In April, Spencer resigned from the Chisago Lakes School Board after admitting he had violated district policies. Police and court records show Spencer was accused of using Snapchat to message at least one teen girl.
Spencer was never charged with a crime. A Chisago County Sheriff’s Office report concluded his actions “did not appear to be criminal in nature.”
In the investigation, deputies found he asked a 14-year-old girl for selfies, told her she was “very pretty” and invited her to his residence.
The girl’s mother obtained a restraining order against Spencer after the court found he “exploited a position of authority” by using social media to “continue the harassment.”
SafeSport, a national nonprofit that investigates allegations of misconduct in youth sports, is also investigating Spencer, who had coached high school softball, middle school football, and served as president of the Chisago Lakes Hockey Association.
Spencer’s police personnel file, obtained by 5 INVESTIGATES, shows he had two complaints against him, both of which were exonerated.
The file shows Spencer was first hired by the LAPD in 2007 where he rose to the rank of patrol sergeant in 2018. Spencer’s law enforcement license, which expires next year, is currently inactive, according to the Minnesota Peace Officer Standards and Training (POST Board).
Spencer addressed the allegations during a school board meeting in April, making special note they weren’t criminal in nature.

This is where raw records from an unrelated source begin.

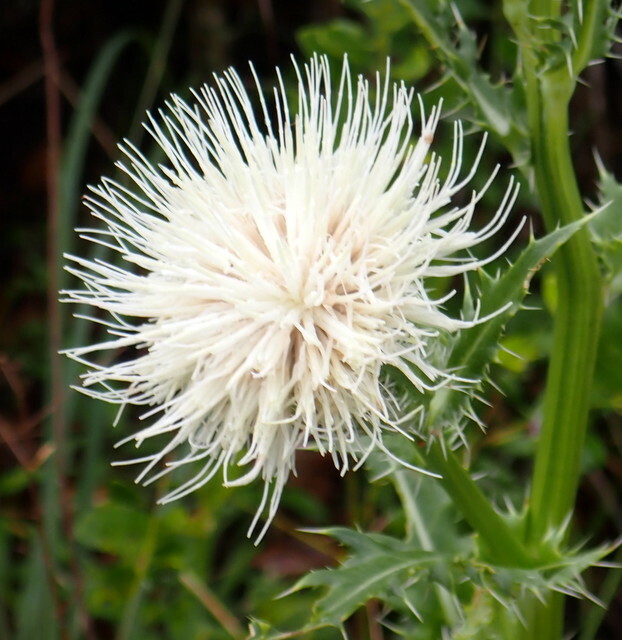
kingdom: Plantae
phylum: Tracheophyta
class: Magnoliopsida
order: Asterales
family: Asteraceae
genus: Cirsium
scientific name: Cirsium horridulum
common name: Bristly thistle
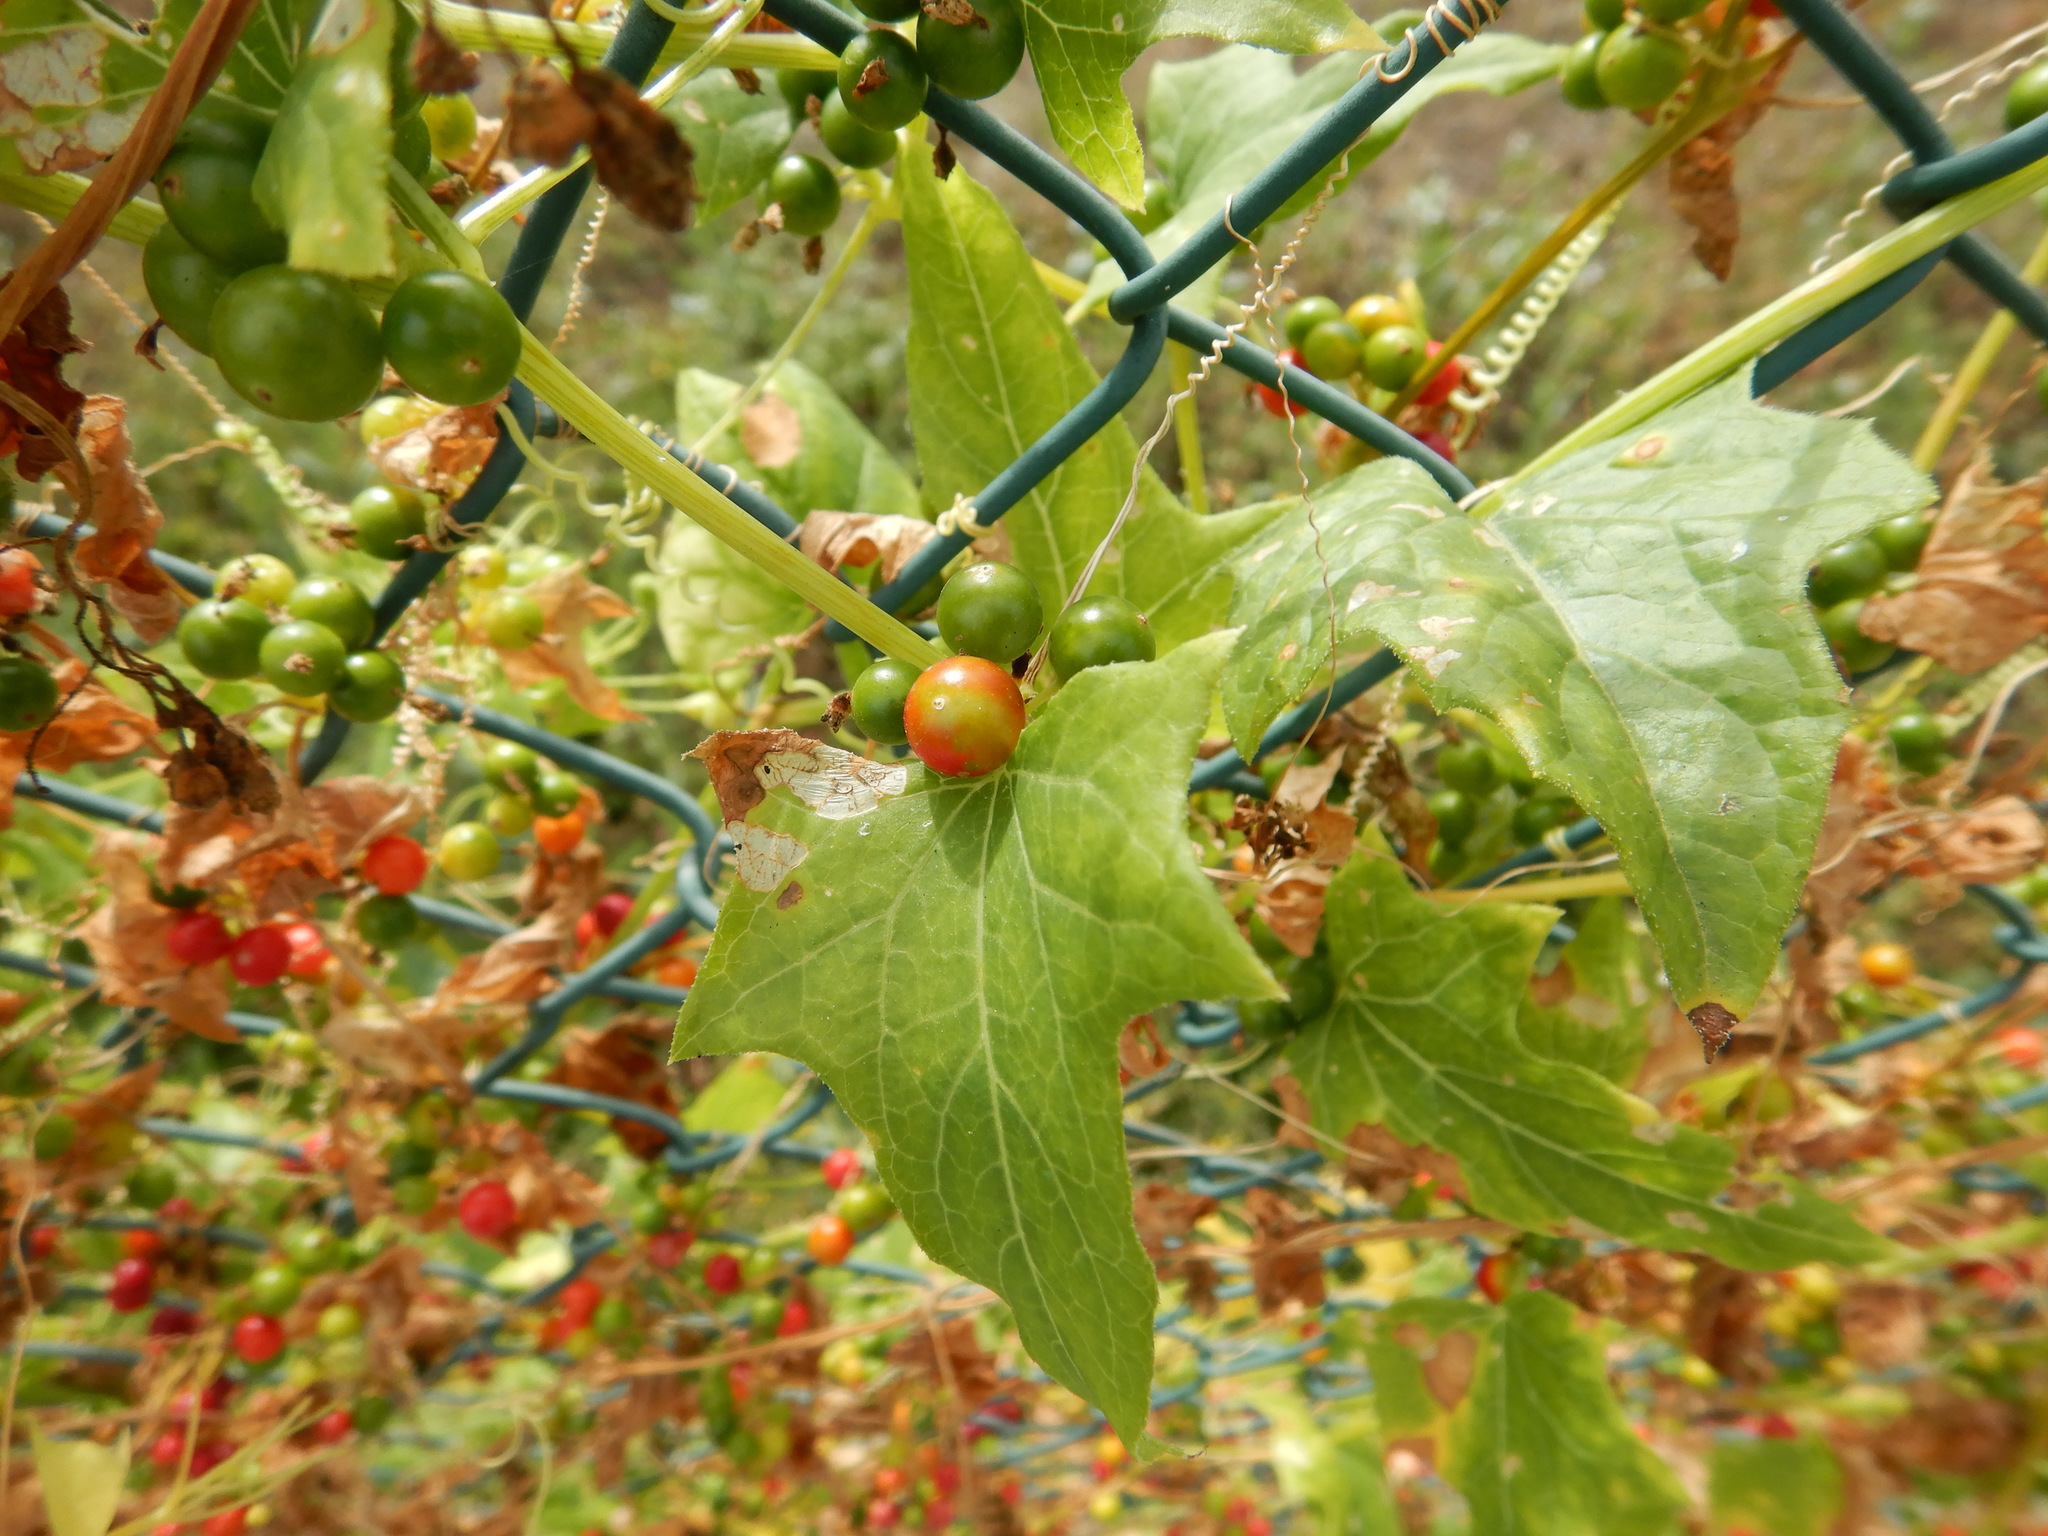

He acknowledged the district investigation found he violated a policy “regarding excessive social contact between staff and students, and also transporting students in a non-authorized personal vehicle.”
In a prepared statement to the school board, Spencer said he fully cooperated with the district’s investigation and wanted to be transparent.
“Actions on my part have only ever been intended to help and support kids,” Spencer said. “I would never do anything to compromise that.”